▶ [PROBLEM TO SOLVE] Copy out the records word for word, from the start of the records through the line containing "智能家居革命：安全、AI与市场格局".

▶ [DATASET EXCERPTS]

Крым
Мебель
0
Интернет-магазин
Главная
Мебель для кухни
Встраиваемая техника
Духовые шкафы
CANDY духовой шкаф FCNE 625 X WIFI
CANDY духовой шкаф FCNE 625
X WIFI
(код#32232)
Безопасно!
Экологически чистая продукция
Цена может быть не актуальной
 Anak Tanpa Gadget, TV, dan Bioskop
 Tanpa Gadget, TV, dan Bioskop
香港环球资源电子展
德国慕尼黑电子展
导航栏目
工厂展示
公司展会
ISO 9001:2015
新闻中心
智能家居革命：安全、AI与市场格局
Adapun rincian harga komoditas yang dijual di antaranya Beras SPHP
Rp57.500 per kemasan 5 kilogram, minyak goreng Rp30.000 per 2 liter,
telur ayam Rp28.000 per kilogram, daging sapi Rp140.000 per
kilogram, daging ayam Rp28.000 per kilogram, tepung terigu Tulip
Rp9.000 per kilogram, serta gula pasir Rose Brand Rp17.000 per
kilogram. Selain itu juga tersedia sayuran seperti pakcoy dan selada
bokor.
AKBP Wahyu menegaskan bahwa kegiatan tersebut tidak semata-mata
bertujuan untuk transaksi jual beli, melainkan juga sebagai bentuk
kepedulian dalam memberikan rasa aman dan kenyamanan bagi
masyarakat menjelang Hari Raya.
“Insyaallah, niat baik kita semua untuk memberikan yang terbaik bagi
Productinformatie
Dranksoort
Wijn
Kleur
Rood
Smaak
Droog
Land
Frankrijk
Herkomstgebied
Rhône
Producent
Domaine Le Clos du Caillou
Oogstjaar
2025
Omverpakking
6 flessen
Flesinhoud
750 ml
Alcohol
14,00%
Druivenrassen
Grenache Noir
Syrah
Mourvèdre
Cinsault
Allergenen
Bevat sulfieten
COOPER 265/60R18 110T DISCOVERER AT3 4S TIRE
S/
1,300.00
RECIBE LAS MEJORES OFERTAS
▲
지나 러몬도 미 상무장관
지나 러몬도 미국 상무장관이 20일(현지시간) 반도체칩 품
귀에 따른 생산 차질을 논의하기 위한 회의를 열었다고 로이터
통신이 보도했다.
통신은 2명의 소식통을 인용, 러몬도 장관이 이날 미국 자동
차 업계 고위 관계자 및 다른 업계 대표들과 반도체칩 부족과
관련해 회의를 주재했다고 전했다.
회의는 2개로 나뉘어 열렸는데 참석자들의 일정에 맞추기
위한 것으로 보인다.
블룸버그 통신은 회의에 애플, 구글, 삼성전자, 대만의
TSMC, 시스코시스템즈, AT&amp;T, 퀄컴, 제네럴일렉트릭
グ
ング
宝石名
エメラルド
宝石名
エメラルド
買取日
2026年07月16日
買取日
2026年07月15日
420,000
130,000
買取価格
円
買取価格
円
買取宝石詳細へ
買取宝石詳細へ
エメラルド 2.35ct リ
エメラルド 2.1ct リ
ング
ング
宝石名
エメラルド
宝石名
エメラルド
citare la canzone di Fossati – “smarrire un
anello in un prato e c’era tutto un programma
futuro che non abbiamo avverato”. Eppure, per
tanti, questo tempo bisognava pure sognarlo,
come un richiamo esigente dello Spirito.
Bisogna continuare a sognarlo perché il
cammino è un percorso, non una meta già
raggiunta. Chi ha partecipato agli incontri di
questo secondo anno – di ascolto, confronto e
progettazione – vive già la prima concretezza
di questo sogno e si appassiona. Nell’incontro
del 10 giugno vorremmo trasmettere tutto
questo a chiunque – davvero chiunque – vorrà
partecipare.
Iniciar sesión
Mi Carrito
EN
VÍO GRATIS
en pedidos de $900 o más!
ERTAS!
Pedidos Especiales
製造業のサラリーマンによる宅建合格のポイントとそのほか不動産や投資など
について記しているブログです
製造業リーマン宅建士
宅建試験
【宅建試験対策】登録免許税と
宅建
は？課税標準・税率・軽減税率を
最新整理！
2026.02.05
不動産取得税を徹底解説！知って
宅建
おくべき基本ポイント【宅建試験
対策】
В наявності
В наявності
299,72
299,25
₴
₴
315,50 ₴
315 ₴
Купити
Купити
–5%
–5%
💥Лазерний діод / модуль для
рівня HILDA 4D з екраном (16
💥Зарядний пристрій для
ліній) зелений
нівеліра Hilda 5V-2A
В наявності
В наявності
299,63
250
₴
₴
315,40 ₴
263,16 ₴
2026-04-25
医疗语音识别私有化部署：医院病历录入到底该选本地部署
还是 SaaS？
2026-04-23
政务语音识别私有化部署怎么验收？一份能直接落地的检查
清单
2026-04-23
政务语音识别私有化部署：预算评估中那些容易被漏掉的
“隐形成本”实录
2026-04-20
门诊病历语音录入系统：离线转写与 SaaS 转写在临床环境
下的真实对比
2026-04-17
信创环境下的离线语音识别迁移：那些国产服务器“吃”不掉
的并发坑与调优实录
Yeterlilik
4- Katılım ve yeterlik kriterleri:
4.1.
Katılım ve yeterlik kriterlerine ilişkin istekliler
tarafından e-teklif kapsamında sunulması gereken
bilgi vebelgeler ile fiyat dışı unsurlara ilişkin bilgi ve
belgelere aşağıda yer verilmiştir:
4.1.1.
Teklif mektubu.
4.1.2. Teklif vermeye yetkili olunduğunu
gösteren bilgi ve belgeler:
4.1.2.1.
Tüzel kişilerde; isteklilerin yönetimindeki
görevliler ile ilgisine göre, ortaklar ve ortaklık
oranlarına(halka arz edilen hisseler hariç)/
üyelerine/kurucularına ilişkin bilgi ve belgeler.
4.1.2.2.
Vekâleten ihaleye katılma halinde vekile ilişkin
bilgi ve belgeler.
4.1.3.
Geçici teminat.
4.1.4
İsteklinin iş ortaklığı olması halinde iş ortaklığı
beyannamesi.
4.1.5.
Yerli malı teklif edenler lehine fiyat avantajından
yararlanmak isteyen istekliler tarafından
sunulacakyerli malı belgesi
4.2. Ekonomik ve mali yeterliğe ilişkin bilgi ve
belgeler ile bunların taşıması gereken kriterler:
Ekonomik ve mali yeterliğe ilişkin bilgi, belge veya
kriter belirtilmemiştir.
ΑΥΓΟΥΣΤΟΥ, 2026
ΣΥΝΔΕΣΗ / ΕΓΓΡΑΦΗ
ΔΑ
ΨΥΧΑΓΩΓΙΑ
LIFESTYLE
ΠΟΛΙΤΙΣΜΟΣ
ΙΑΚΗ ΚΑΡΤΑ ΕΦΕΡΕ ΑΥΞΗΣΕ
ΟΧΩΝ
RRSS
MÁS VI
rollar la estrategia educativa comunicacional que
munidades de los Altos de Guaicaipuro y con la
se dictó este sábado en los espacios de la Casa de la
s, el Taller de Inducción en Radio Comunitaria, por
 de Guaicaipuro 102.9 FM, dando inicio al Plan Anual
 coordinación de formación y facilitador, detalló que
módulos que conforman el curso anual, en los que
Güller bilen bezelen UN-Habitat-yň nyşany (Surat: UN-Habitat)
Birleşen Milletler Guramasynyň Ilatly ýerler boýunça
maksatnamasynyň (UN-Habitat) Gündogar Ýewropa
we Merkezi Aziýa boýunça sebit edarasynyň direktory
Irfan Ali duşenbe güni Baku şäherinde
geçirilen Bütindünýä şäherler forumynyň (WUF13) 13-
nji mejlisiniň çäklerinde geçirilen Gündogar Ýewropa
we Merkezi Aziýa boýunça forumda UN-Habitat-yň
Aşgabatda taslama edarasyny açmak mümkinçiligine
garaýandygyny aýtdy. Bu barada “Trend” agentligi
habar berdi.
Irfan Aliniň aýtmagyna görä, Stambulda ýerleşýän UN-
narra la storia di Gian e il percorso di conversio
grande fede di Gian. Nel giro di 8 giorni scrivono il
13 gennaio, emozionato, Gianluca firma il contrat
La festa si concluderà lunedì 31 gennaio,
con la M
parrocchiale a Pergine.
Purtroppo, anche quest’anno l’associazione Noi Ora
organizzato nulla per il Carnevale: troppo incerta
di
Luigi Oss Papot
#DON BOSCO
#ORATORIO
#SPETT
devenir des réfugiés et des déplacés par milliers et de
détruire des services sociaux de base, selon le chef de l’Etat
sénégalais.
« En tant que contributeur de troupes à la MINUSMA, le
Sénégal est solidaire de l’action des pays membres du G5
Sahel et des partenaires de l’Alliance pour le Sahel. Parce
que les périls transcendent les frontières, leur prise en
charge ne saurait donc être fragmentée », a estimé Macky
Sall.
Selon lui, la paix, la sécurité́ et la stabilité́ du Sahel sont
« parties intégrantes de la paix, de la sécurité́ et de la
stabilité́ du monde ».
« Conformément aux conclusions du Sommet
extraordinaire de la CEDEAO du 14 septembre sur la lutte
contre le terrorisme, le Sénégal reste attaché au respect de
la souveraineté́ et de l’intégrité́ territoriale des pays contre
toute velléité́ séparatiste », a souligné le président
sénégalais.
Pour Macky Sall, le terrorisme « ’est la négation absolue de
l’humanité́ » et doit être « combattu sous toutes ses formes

▶ [RESPONSE TO THE EXERCISE]
Крым
Мебель
0
Интернет-магазин
Главная
Мебель для кухни
Встраиваемая техника
Духовые шкафы
CANDY духовой шкаф FCNE 625 X WIFI
CANDY духовой шкаф FCNE 625
X WIFI
(код#32232)
Безопасно!
Экологически чистая продукция
Цена может быть не актуальной
 Anak Tanpa Gadget, TV, dan Bioskop
 Tanpa Gadget, TV, dan Bioskop
香港环球资源电子展
德国慕尼黑电子展
导航栏目
工厂展示
公司展会
ISO 9001:2015
新闻中心
智能家居革命：安全、AI与市场格局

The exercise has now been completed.